◆ DATA FOR ANALYSIS:
--
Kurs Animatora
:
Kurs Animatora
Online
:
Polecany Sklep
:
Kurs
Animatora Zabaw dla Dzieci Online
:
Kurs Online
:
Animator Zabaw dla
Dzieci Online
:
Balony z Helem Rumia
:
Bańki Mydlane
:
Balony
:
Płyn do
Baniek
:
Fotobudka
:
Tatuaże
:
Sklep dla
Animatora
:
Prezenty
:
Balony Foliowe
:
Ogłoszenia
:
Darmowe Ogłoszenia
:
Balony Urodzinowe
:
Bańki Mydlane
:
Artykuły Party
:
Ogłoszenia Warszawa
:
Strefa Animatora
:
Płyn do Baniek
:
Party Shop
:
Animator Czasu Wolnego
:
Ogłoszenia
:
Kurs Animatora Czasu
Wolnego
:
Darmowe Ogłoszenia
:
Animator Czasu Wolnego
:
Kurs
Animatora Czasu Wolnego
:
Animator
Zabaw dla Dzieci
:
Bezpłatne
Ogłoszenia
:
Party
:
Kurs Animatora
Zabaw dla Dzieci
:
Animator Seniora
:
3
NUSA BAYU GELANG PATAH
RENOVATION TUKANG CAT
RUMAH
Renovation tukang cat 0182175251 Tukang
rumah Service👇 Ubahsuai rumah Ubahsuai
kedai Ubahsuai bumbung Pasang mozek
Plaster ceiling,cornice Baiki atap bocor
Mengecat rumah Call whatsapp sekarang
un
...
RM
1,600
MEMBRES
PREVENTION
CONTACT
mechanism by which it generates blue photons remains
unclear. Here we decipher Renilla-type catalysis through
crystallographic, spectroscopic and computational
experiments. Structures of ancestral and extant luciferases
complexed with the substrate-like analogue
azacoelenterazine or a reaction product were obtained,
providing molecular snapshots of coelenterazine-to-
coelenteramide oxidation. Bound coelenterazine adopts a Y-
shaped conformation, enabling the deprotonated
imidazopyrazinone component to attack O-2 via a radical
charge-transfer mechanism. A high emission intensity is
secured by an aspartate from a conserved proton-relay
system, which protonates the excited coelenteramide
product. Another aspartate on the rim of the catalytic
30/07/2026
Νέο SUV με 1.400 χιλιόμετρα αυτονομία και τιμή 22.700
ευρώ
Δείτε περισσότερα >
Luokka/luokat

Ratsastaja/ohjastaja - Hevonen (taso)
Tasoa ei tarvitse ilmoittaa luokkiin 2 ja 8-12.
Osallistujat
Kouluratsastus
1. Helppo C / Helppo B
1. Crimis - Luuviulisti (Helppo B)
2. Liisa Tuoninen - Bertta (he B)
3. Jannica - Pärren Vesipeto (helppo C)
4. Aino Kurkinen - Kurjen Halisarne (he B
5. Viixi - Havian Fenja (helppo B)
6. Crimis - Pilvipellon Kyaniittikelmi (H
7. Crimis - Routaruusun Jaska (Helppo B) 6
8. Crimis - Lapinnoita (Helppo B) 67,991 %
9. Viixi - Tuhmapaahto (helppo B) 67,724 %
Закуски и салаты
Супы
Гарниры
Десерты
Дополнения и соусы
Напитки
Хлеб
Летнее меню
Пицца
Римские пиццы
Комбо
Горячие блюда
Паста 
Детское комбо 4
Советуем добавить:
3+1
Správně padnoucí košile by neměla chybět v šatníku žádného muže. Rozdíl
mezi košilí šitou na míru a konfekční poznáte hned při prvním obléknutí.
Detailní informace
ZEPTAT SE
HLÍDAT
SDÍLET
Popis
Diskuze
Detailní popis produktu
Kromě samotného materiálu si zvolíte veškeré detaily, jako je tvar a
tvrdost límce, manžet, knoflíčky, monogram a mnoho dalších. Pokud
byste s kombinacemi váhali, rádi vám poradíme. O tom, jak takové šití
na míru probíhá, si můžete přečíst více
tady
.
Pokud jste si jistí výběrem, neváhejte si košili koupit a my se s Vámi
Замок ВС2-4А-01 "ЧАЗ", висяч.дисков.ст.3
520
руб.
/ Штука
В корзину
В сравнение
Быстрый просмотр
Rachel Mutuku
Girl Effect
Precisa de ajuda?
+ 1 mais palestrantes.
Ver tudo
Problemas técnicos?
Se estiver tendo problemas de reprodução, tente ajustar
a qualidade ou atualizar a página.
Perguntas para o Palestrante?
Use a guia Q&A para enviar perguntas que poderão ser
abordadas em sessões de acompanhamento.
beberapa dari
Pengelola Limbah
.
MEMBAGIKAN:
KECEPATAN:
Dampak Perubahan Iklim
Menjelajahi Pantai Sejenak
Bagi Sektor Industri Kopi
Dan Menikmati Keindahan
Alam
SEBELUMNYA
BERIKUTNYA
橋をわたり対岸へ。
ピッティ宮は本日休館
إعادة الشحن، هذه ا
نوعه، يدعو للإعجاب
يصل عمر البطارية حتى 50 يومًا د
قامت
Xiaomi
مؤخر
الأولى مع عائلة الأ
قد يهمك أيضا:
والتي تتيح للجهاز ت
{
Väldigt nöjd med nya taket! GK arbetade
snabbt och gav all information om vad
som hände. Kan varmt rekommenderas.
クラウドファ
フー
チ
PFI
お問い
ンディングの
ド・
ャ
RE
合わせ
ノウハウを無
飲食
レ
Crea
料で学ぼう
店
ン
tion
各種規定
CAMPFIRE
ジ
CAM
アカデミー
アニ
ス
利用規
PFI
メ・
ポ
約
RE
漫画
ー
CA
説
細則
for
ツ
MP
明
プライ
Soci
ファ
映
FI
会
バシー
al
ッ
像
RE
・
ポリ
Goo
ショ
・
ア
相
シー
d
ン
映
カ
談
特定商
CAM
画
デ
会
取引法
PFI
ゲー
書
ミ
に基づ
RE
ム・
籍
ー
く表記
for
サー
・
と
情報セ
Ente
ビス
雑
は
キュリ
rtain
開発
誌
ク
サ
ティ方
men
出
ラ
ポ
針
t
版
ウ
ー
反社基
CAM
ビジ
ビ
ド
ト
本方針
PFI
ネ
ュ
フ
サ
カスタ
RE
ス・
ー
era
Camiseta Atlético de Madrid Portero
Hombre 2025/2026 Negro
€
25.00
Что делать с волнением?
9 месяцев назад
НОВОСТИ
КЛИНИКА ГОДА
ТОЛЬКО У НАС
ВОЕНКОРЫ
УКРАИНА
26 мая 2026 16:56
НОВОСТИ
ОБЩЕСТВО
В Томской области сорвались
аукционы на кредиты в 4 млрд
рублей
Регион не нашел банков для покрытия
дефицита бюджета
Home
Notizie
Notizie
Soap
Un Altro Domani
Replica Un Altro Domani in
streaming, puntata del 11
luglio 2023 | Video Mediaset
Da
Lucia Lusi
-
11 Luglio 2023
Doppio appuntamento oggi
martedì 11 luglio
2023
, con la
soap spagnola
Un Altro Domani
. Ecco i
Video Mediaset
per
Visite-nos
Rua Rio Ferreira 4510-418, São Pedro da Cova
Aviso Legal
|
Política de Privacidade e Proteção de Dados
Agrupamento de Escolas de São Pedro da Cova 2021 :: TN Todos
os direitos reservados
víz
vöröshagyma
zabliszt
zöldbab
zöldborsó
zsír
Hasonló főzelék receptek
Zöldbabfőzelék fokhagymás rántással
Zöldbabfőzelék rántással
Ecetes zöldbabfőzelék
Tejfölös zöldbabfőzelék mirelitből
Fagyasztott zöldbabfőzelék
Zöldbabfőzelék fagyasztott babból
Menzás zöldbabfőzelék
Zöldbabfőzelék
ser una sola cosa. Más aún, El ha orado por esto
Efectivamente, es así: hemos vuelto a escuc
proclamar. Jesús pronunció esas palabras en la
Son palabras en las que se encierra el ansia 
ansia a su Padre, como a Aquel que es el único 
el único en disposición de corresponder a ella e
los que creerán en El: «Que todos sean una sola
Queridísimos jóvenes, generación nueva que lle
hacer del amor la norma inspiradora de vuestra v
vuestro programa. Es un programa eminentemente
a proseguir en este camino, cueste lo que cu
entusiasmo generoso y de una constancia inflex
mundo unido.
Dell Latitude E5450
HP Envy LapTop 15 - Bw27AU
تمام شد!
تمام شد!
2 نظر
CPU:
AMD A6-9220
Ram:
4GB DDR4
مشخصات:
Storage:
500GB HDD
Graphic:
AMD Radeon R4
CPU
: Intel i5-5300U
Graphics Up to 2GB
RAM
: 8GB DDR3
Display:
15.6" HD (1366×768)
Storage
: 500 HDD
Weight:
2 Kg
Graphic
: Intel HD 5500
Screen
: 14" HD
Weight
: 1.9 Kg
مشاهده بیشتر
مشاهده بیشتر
--
◆ ASSIGNMENT: Out of the preceding entries, pull each line that contains the word "ansia".

◆ ANSWER BOX:
Son palabras en las que se encierra el ansia 
ansia a su Padre, como a Aquel que es el único 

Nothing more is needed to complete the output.